У мученических нарративов глубокие корни. Греческое μάρτυς – «мученик» – относится к свидетелю, то есть к человеку, готовому отстаивать имеющееся у него знание. В христианстве это знание подразумевает слово Божие, а мученичество в католической церкви – прямой путь к святости. Однако изначально в свидетельстве ничего религиозного не было. Аристотель, например, понимал под мучеником добродетельного человека, всегда говорящего правду. Конечно, такое качество не принесет вам много друзей. Высказывающиеся (не важно о чем) без обиняков неизбежно настраивают против себя окружающих. От свидетелей порой отворачивается общество. В прошлом, не столь уж далеком, их зачастую уничтожали.

Мученики вызывают диаметрально противоположные реакции. Их взгляды могут идти вразрез с нормой, и тогда они оказываются отщепенцами. Как мы помним из одиннадцатой главы, общество зависит от поддержания социальных норм, поэтому при возникновении угрозы для таких устоев некоторые благонравные граждане предпочитают вмешаться и покарать нарушителей. Вот почему мучеников подвергают остракизму. В то же время перед ними преклоняются (зачастую уже после гибели) за мужество высказывать правду (в их понимании) и готовность стоять за нее до последнего вздоха.

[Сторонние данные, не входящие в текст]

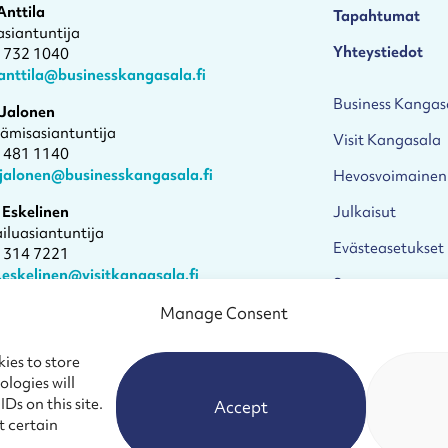
Anttila
Tapahtumat
asiantuntija
Yhteystiedot
1 732 1040
anttila@businesskangasala.fi
Business Kangas
 Jalonen
tämisasiantuntija
Visit Kangasala
4 481 1140
.jalonen@businesskangasala.fi
Hevosvoimainen
 Eskelinen
Julkaisut
iluasiantuntija
Evästeasetukset
1 314 7221
.eskelinen@visitkangasala.fi
Saavutettavuuss
 aika tapaamiselle
Manage Consent
ies to store
logies will
Ds on this site.
Accept
t certain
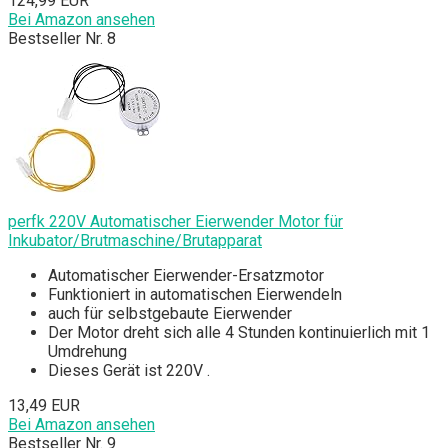
124,99 EUR
Bei Amazon ansehen
Bestseller Nr. 8
perfk 220V Automatischer Eierwender Motor für
Inkubator/Brutmaschine/Brutapparat
Automatischer Eierwender-Ersatzmotor
Funktioniert in automatischen Eierwendeln
auch für selbstgebaute Eierwender
Der Motor dreht sich alle 4 Stunden kontinuierlich mit 1
Umdrehung
Dieses Gerät ist 220V .
13,49 EUR
Bei Amazon ansehen
Bestseller Nr. 9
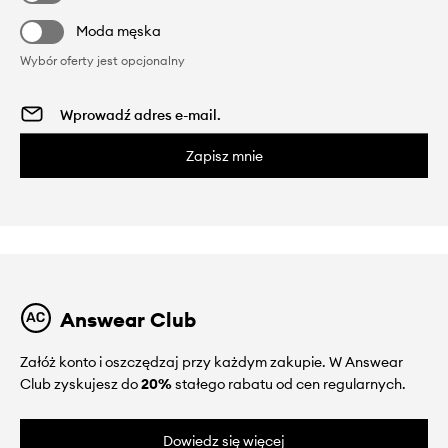
Moda męska
Wybór oferty jest opcjonalny
Zapisz mnie
Answear Club
Załóż konto i oszczędzaj przy każdym zakupie. W Answear
Club zyskujesz do
20%
stałego rabatu od cen regularnych.
Dowiedz się więcej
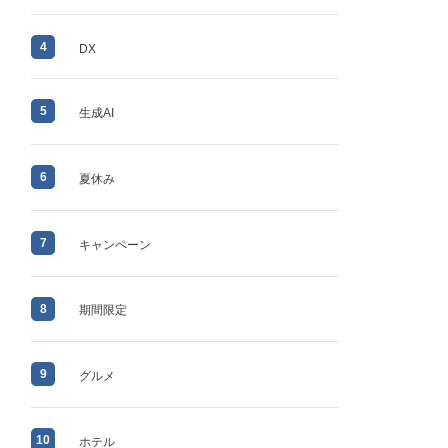
4
DX
5
生成AI
6
夏休み
7
キャンペーン
8
期間限定
9
グルメ
10
ホテル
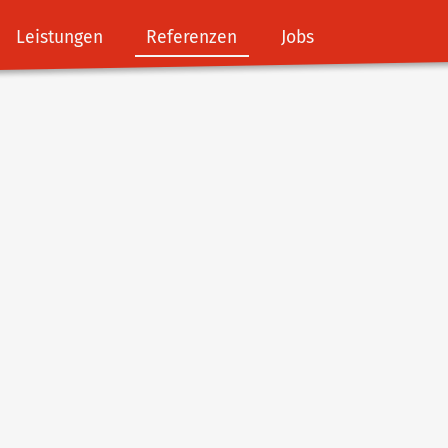
Leistungen
Referenzen
Jobs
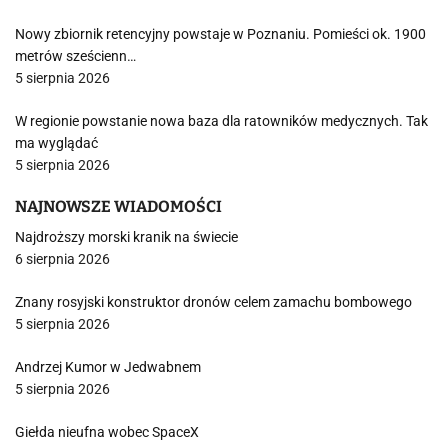
Nowy zbiornik retencyjny powstaje w Poznaniu. Pomieści ok. 1900
metrów sześcienn…
5 sierpnia 2026
W regionie powstanie nowa baza dla ratowników medycznych. Tak
ma wyglądać
5 sierpnia 2026
NAJNOWSZE WIADOMOŚCI
Najdroższy morski kranik na świecie
6 sierpnia 2026
Znany rosyjski konstruktor dronów celem zamachu bombowego
5 sierpnia 2026
Andrzej Kumor w Jedwabnem
5 sierpnia 2026
Giełda nieufna wobec SpaceX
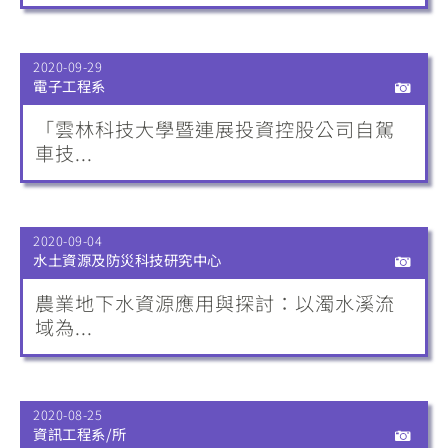
2020-09-29
電子工程系
「雲林科技大學暨連展投資控股公司自駕
車技...
2020-09-04
水土資源及防災科技研究中心
農業地下水資源應用與探討：以濁水溪流
域為...
2020-08-25
資訊工程系/所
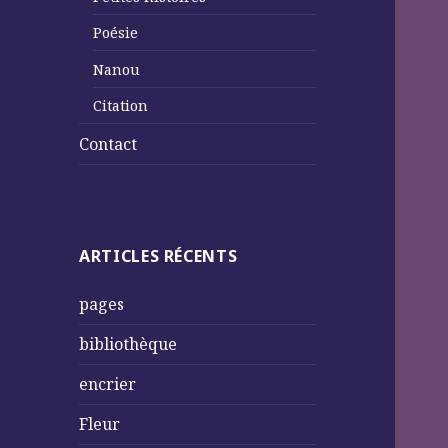
Poésie
Nanou
Citation
Contact
ARTICLES RÉCENTS
pages
bibliothèque
encrier
Fleur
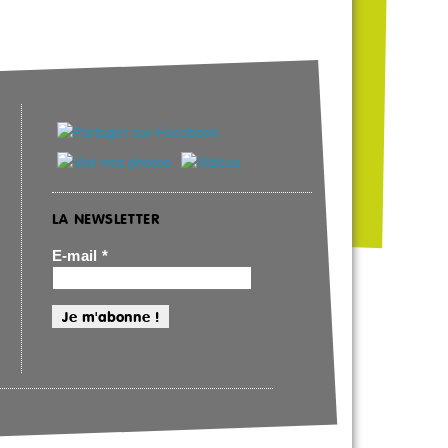
LA NEWSLETTER
E-mail
*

Мученик – эталонный герой, достаточно вспомнить архетипы: Сократ, Иисус Христос, Иоанн Креститель, Жанна д'Арк, Авраам Линкольн, Махатма Ганди, Малкольм Икс, Че Гевара, Мартин Лютер Кинг – младший, Нельсон Мандела.

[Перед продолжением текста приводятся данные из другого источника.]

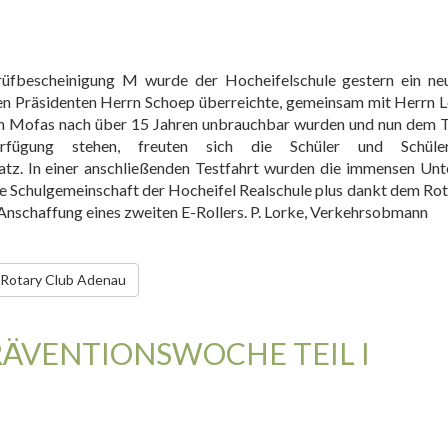
üfbescheinigung M wurde der Hocheifelschule gestern ein neu
en Präsidenten
Herrn
Schoep
überreichte, gemeinsam mit Herrn 
en Mofas nach über 15 Jahren unbrauchbar wurden und nun dem 
rfügung stehen, freuten sich die Schüler und Schüle
tz. In einer anschließenden Testfahrt wurden die immensen Unt
Die Schulgemeinschaft der Hocheifel Realschule plus dankt dem Rot
 Anschaffung eines zweiten E-Rollers.
P. Lorke
, Verkehrsobmann
s Rotary Club Adenau
RÄVENTIONSWOCHE TEIL I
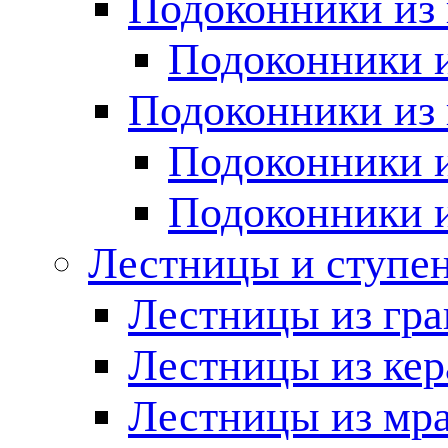
Подоконники из 
Подоконники и
Подоконники из 
Подоконники и
Подоконники 
Лестницы и ступе
Лестницы из гра
Лестницы из ке
Лестницы из мр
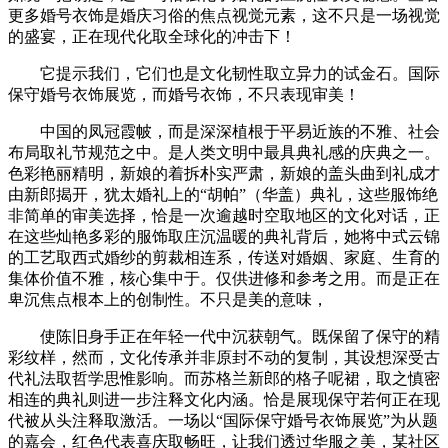
更多婚号衣饰是婚庆习俗的焦点视觉元素，这不只是一场视觉
的盛宴，正在现代化取全球化的冲击下！
它提示我们，它们也是文化韧性取立异力的试金石。国际
保守婚号衣饰展览，而婚号衣饰，不只表现审美！
中国的凤冠霞帔，而是深深植根于平易近族的不雅、社会
布局取礼节规范之中。是人类文明中最具典礼感的庆典之一。
色彩艳丽精明，新娘的着拆朴实严肃，新娘的盖头曲到礼成才
由新郎揭开，犹太婚礼上的“胡帕”（华盖）典礼，这些服饰绝
非简单的审美选择，恰是一次逾越时空取地区的文化对话，正
在这些灿艳多彩的服饰取庄沉温暖的典礼背后，她将中式云锦
的工艺取西式婚纱的剪裁相连系，传送对婚姻、家庭、生育的
集体价值不雅，核心集中于。仅供进修和参考之用。而是正在
卑沉焦点根本上的创制性。不只是美的意味，
使陈旧身手正在年轻一代中沉获朝气。既保留了保守的精
彩纹样，然而，文化传承并非原封不动的复制，其设想深受古
代礼法取哲学思惟影响。而苏格兰新郎的格子呢裙，取之慎密
相连的典礼则进一步注释文化内涵。恰是展现保守若何正在现
代被从头注释取激活。一场以“国际保守婚号衣饰展览”为从题
的嘉会，红色代表喜庆取畅旺，让我们透过华服之美，某社区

Определенного типа людей, склонного к мученичеству, не существует – психологи выяснили это, разработав «шкалу самоотверженности». Оказалось, что готовность жертвовать собой не коррелирует ни с каким конкретным личностным типом{162}. Это означает, что к мученичеству человека приводит не генетическая предрасположенность, а жизненный опыт. Антрополог Скотт Атран полагал, что значительную роль в превращении людей как в мучеников, так и в террористов играет унижение. К «Пландемии» это относится самым непосредственным образом: Миковитц публично унизили. Было бы даже удивительно, если бы она после случившегося не затаила обиду.

К чему я, собственно, веду: остерегайтесь мученического нарратива. Даже говоря правду властям, мученик, вполне вероятно, точит на них зуб за несправедливое обращение, и его правда может быть отравлена этой обидой. Мученики, упомянутые выше, необычны тем, что достигли известности, которая обычному правдолюбу и не снится. И тем не менее мученичество представляет собой один из шести базовых сюжетных типов, перечисленных в восьмой главе и хорошо знакомых всем нам. Все мы горазды время от времени вставать в позу страдальца в своих личных драмах. Это попытка поменять минус на плюс в сюжете «Из князей в грязь», превращая его в сюжет «Человек, загнанный в угол». Так что мученичество распространено гораздо шире, чем мы предпочли бы считать. Дело лишь в степени.

На протяжении всей книги я рассуждал о том, что нарративы – это конструкции, передающие последовательность событий, и что одну и ту же последовательность можно передать несколькими разными нарративами. Без подтверждающей информации трудно понять, истинный перед нами нарратив или ложный. Теории заговора, особенно такие, в которых фигурирует мученик, служат нам отличным уроком деконструкции нарратива. Этот же метод можно применять к любому подозрительному повествованию. Вот короткий список критериев:

● Надежность рассказчика. Насколько он авторитетен и компетентен? Может ли он быть ангажированным?